O ponto de atenção é que metais pesados não são facilmente eliminados pelo organismo. Mesmo em pequenas quantidades, podem se acumular ao longo do tempo e estão associados a alterações neurológicas, hematológicas, problemas de fertilidade e maior risco de câncer. Em alguns países, foram encontradas concentrações muito acima dos limites considerados seguros para alimentos, especialmente de cádmio e chumbo.
Outro aspecto discutido pelos autores é a origem dessa contaminação. Parte pode vir do solo, especialmente em regiões com atividade de mineração próxima às plantações. Também há possibilidade de contaminação ao longo da cadeia industrial, incluindo transporte, armazenamento e até o tipo de embalagem. O estudo aponta que o armazenamento em garrafas plásticas pode favorecer a migração de antimônio para o óleo, principalmente quando exposto ao calor.
✅ Os pesquisadores destacam ainda que não há padronização internacional clara para a dosagem desses metais em óleos e azeites, e que os métodos laboratoriais variam entre os países, o que pode impactar os resultados encontrados.

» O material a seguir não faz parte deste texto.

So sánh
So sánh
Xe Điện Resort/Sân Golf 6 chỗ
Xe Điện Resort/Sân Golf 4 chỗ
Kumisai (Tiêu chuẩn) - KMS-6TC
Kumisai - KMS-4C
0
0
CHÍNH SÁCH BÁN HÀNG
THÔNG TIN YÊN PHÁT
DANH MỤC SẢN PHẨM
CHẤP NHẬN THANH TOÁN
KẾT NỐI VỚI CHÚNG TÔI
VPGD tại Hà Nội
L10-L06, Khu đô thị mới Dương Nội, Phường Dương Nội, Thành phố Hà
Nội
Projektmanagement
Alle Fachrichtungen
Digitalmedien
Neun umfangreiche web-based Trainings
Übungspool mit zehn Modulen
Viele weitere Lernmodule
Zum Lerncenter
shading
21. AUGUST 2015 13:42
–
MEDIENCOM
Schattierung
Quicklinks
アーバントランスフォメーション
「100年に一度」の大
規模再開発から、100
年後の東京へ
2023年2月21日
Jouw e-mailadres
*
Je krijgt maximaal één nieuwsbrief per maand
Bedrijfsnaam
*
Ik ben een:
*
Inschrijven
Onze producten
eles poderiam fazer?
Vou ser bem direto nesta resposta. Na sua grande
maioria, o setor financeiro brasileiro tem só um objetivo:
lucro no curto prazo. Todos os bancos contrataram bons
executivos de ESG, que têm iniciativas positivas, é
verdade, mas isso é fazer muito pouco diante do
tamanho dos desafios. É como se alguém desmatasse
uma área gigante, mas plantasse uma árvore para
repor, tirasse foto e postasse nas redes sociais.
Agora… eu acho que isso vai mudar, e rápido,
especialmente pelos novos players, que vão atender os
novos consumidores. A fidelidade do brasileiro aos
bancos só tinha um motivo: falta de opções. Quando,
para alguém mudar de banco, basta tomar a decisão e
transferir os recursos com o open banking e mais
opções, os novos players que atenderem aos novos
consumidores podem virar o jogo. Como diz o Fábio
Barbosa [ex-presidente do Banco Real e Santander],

A conclusão do artigo é um chamado à comunidade científica e aos órgãos reguladores para estabelecer critérios mais claros de monitoramento e limites seguros, além de reforçar a importância do controle de qualidade ao longo de toda a cadeia produtiva.
Como consumidores, vale observar a procedência, o tipo de embalagem e priorizar produtos com maior transparência sobre controle de qualidade.